## TEXT SEGMENT
----------
St. Croix Educational Complex students went to school on Monday but it wasn’t for classes, it was to protest.
The high school students, supported by a few teachers, were protesting, among other things, the lack of school nurses, trained campus monitors and security, the need for cleaner facilities, and dress code issues. The issue of security was one of the main reasons for the protest, following an altercation between a student and an adult monitor last week.
"We want to be heard by the public and the administration," said one student leader Monday morning. "We know what we want and what we need. We can’t learn in a school that’s not properly protected."
Educational Complex Principal Kurt Vialet met with student leaders on Friday to discuss their complaints, two of which he agreed with, he said: the nurse shortage and the need for more training for campus monitors.
Vialet said monitors have undergone training to deal with aggressive behavior. But that did not apparently help avert last week's clash between a male student and a monitor. The matter is being investigated by Public Safety, he said.
"We share their (students’) concern of students being hurt on campus," Vialet said. "I apologize to all parties."
Educational Complex teacher Terrence Nelson supports the students. He said the monitor who was involved in the altercation, George Armstrong, should be fired.
"Mr. Armstrong is a menace to this school," Nelson said. "He’s got to go."
Nelson, who has taught at the school since it opened four years ago, didn’t mince words when it came to his boss, Vialet.
"This didn’t just happen today or last week," he said. "Vialet’s attitude dealing with the children is ridiculous. This is not gang territory. It’s a place of learning."
As for the nursing issue, Education Department officials have said that until two nursing positions can be filled, the registered nurses who teach in the school’s nursing program will assist in emergency situations. Low pay is the reason cited for not filling the positions, which require a registered nurse.
Students also complained that after the school’s short-staffed custodial crew cleans restrooms, they are often locked for a period of time. Vialet said that was because some students then go in and paint the walls with graffiti and stick wet paper towels on the ceilings.
Vialet conceded there is a shortage of custodians, but said students had to do their part in keeping the campus clean.
Sen. Norman Jn Baptiste, chairman of the Senate’s Education Committee, said a meeting between students, Education Department superintendents, school administrators, parents and teachers will be held later this week.
"I hope such a meeting will allow us to put our heads together . . . to find a resolution," he said.
Vialet, meanwhile, was to meet with the parents of students Monday evening to discuss the protest. He also said he will tell parents they should urge their kids to attend classes on Tuesday.
"I encourage parents to talk to their children," he said. "We lost an entire day of instructional time. It’s time to move on."
----------
Bounding box entries
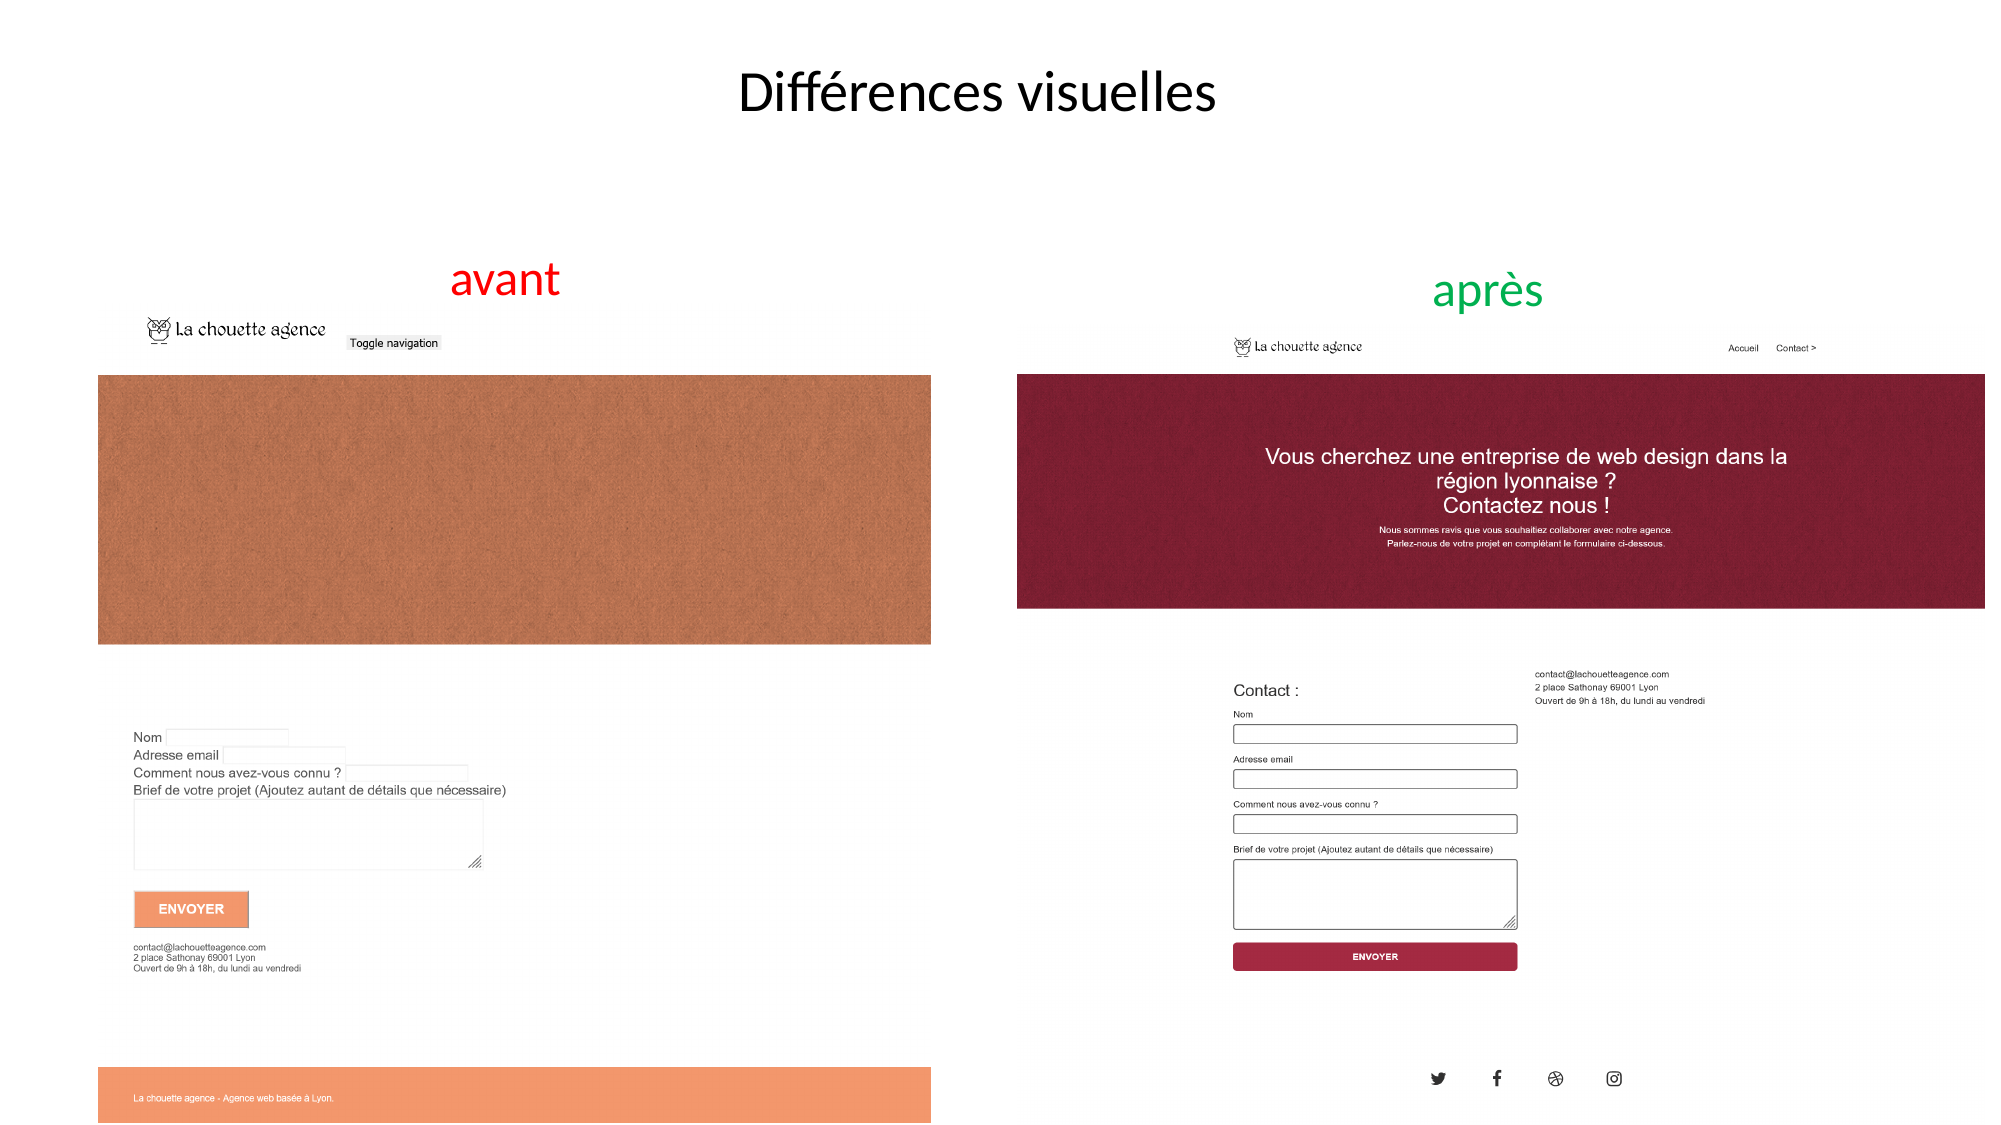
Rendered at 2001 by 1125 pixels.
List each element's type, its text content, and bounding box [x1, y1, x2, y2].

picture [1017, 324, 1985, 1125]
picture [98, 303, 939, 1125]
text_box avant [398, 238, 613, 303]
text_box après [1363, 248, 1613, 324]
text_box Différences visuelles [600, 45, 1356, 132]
----------
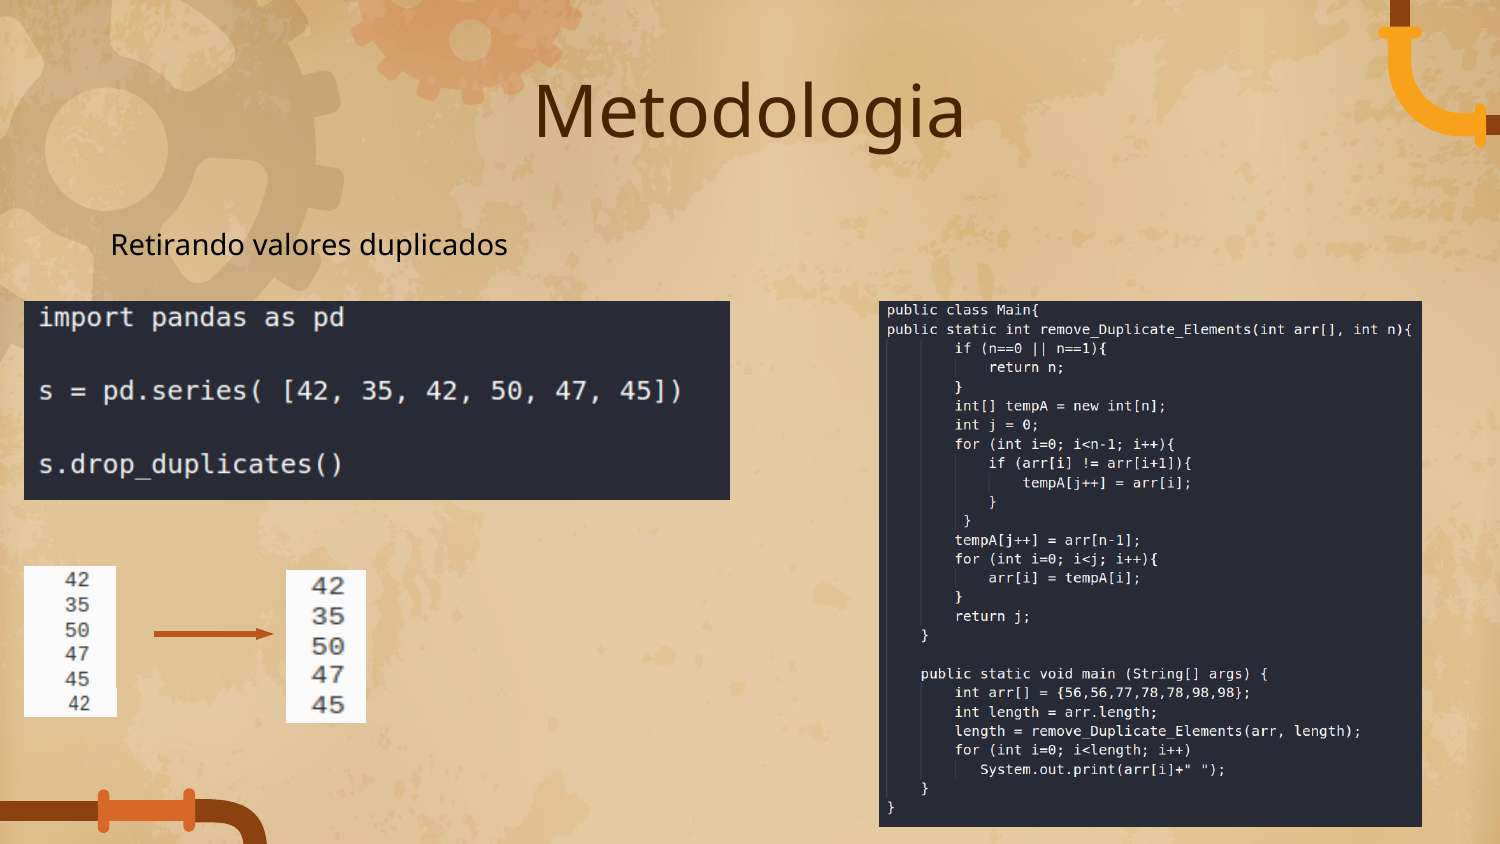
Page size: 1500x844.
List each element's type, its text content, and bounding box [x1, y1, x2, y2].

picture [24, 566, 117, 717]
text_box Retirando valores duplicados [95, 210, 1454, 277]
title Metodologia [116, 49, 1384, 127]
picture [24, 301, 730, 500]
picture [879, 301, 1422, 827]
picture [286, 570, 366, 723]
----------
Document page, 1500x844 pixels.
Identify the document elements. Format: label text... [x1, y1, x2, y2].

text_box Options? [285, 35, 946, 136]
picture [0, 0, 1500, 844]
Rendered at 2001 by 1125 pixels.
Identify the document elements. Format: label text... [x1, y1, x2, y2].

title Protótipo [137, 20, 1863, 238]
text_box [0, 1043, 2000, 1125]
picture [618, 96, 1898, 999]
----------
## SET PROBLEM A
Translate this sentence from the article about the student protest into Spanish: "Vialet conceded there is a shortage of custodians, but said students had to do their part in keeping the campus clean."
## SET PROBLEM B
From the article about the student protest, reproduce the passage that begins at the words "Educational Complex teacher" and stops after the words "a registered nurse.".

## EXPECTED OUTPUT A
Vialet admitió que hay escasez de conserjes, pero dijo que los estudiantes tenían que poner de su parte para mantener limpio el campus.

## EXPECTED OUTPUT B
Educational Complex teacher Terrence Nelson supports the students. He said the monitor who was involved in the altercation, George Armstrong, should be fired.
"Mr. Armstrong is a menace to this school," Nelson said. "He’s got to go."
Nelson, who has taught at the school since it opened four years ago, didn’t mince words when it came to his boss, Vialet.
"This didn’t just happen today or last week," he said. "Vialet’s attitude dealing with the children is ridiculous. This is not gang territory. It’s a place of learning."
As for the nursing issue, Education Department officials have said that until two nursing positions can be filled, the registered nurses who teach in the school’s nursing program will assist in emergency situations. Low pay is the reason cited for not filling the positions, which require a registered nurse.